Bird of Prey

Airbus has unveiled a stunning conceptual design for a new airliner that pushes the boundaries of technology and innovation with its bird-like appearance, created to inspire a new generation of aeronautical engineers.

The design isn’t just a flight of fancy though, dubbed the ‘Bird of Prey’ due to wing and tail structures which mimic those of an eagle or falcon, it features individually controlled feathers providing active flight control meaning it could actually fly.

Even the split tail enables fine control while the lack of a vertical tail significantly reduces drag. Among the other biomimicry features are a blended wing to fuselage joint mirroring the graceful and aerodynamic arch of a bird of prey. It’s not just an elegant design, it showcases the future capabilities of airframe design spearheaded by the UK’s world-class aerospace industry.

Bird of Prey Model

Sadly, before you start looking to purchase tickets, the Bird of Prey is not intended to represent an actual aircraft concept; its primary purpose is to inspire young engineers meaning we probably won’t ever see it in the skies above us. However, the concept is grounded in reality and gives an insight into what a future regional aircraft could look like. It is an extrapolation of what could be done with technologies that currently form the basis of research within Airbus, such as hybrid-electric propulsion to reduce atmospheric emissions, active control systems and advanced composite structures.

Bird of Prey Leaflet

The UK is unique in having widespread presence in advanced engineering and a thriving digital sector. Bringing those together with the imagination of a younger generation is intended to give the UK a lead in the global re-engineering of engineering itself.

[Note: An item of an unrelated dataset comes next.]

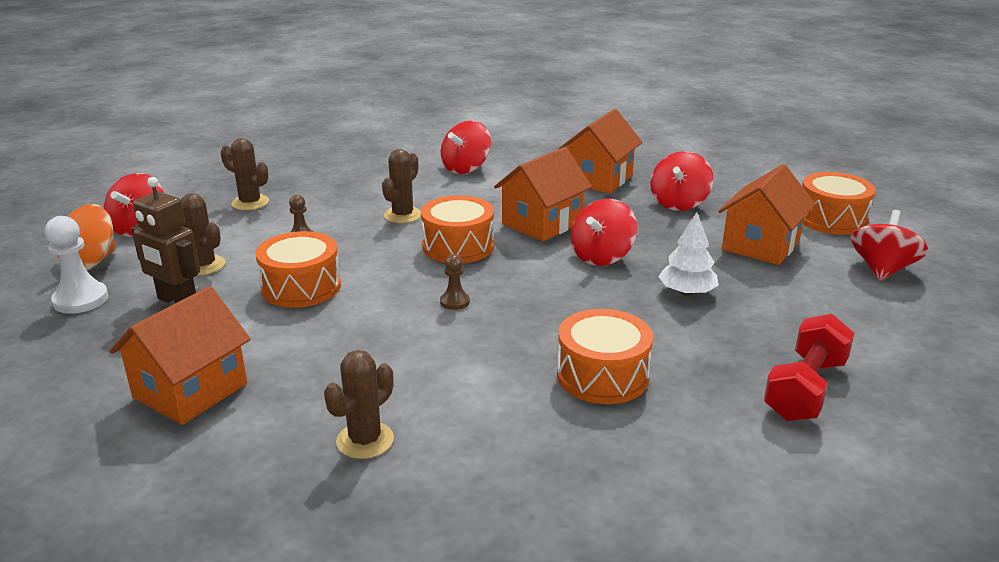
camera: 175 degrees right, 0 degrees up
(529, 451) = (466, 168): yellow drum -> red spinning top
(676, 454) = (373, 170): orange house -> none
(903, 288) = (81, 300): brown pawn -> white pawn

Martin Aston, Senior Manager at Airbus said about the project, “The Bird of Prey is designed to be an inspiration to young people and create a “wow” factor that will help them consider an exciting career in the UK’s crucially-important aerospace sector. One of the priorities for the entire industry is how to make aviation more sustainable – making flying cleaner, greener and quieter than ever before.”

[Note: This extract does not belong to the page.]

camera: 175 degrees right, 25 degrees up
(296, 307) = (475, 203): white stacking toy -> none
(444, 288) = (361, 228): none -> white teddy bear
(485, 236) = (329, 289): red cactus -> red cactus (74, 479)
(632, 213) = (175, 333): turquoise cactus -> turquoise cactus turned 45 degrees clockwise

From someone who has worked in the aviation industry for two decades, there are many ways that young eager talent can get involved. If you are inspired by engineering, flight, piloting or even airline management, there are multiple ways to get started, but most of these are rooted in a good education, or failing that, at least work experience in a similar field. The industry more than ever needs innovative new minds to help challenge the increasing pressures placed on the industry, and now, like every year before remains an amazing time to enter the industry.